*Aufgabe A*
Beantworten Sie zum Textausschnitt über die Netzhautablösung diese Fragen:
(i) Welche ersten Anzeichen einer Netzhautablösung werden genannt?
(ii) Womit werden die Pupillen vor der eigentlichen Untersuchung geweitet?
(iii) In welchem Fall wird eine optische Kohärenztomographie durchgeführt?
*Aufgabe B*
Setzen Sie den Textausschnitt über die Diagnose der Netzhautablösung nach seinem letzten Satz fort.

*Textausschnitt*
Netzhautablösung: Schnelle Diagnose besonders wichtig

Bei einer Netzhautablösung ist eine schnelle Behandlung essenziell. Bei ersten Anzeichen wie dem Sehen von Lichtblitzen oder schwarzen Punkten sollten Betroffene umgehend eine augenärztliche Praxis oder Klinik aufsuchen.

Zunächst stellen Ärzt*innen im Rahmen der Anamnese Fragen zu den Beschwerden und möglichen Vorerkrankungen. Danach folgt eine genaue Untersuchung beider Augen, auch wenn die Symptome gegebenenfalls nur einseitig auftreten. So können auch mögliche Vorstufen einer Ablösung am symptomlosen Auge festgestellt und behandelt werden. 

Vor der eigentlichen Untersuchung werden die Pupillen mithilfe von Augentropfen geweitet. Bei einer Augenspiegelung (Ophthalmoskopie) können Fachleute den Augenhintergrund und die Netzhaut genauer untersuchen. Hierfür wird eine Spaltlampe verwendet, ein spezielles Instrument mit Lichtquelle und Lupe. 

Darüber hinaus wird auch die Sehschärfe durch verschiedene Tests bestimmt. Um mögliche Blutungen im Glaskörper auszuschließen, kann eine Ultraschalluntersuchung der Netzhaut veranlasst werden. Eine optische Kohärenztomographie (spezielles bildgebendes Untersuchungsverfahren der Netzhaut) wird durchgeführt, wenn sich die Netzhaut vermutlich im Bereich der Makula abgelöst hat.

*Inhalt der Datensätze*
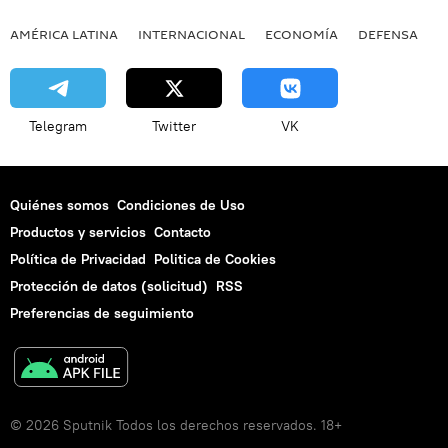
AMÉRICA LATINA
INTERNACIONAL
ECONOMÍA
DEFENSA
M
Telegram
Twitter
VK
Quiénes somos
Condiciones de Uso
Productos y servicios
Contacto
Política de Privacidad
Politica de Cookies
Protección de datos (solicitud)
RSS
Preferencias de seguimiento
© 2026 Sputnik Todos los derechos reservados. 18+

*Lösung A*
(i) Das Sehen von Lichtblitzen oder schwarzen Punkten.
(ii) Mithilfe von Augentropfen.
(iii) Wenn sich die Netzhaut vermutlich im Bereich der Makula abgelöst hat.

*Lösung B*
Netzhautablösung: Verlauf, Prognose und Spätfolgen

Verlauf und Prognose hängen bei einer Netzhautablösung vor allem davon ab, wie weit und an welcher Stelle sich die Netzhaut abgelöst hat und wie schnell die Behandlung erfolgt. In rund 90 Prozent der Fälle kann eine rissbedingte Netzhautablösung durch eine OP geheilt werden. 

Bis zu welchem Grad die Sehkraft wiederhergestellt werden kann, hängt jedoch davon ab, wie lange die Netzhaut abgelöst war. Unbehandelt schreitet eine Netzhautablösung in der Regel fort und führt fast immer zur Erblindung.

Komplikationen und Spätfolgen

Eine Netzhautablösung kann mit einigen Komplikationen und weiteren Schäden im Auge verbunden sein: 

  • Möglich sind Einblutungen in den Glaskörper durch Gefäßeinrisse, was das Sehvermögen verschlechtert.
  • Nach einer Operation kann es zu einer Narbenreaktion der Netzhaut kommen. Diese proliferative Vitreoretinopathie (PVR) kann zu einer erneuten Abhebung der Netzhaut mit Sehverlust führen. 
  • Eine Vitrektomie beschleunigt die Entwicklung einer Linsentrübung (Grauer Star).
  • Zudem kann sich der Augeninnendruck nach einer OP erhöhen und ein Glaukom (Grüner Star) entstehen.

Unter Umständen kann sich die Netzhaut wieder lösen, was eine erneute OP erforderlich macht. Deshalb sind regelmäßige Kontrollen beider Augen in einer augenärztlichen Praxis besonders wichtig.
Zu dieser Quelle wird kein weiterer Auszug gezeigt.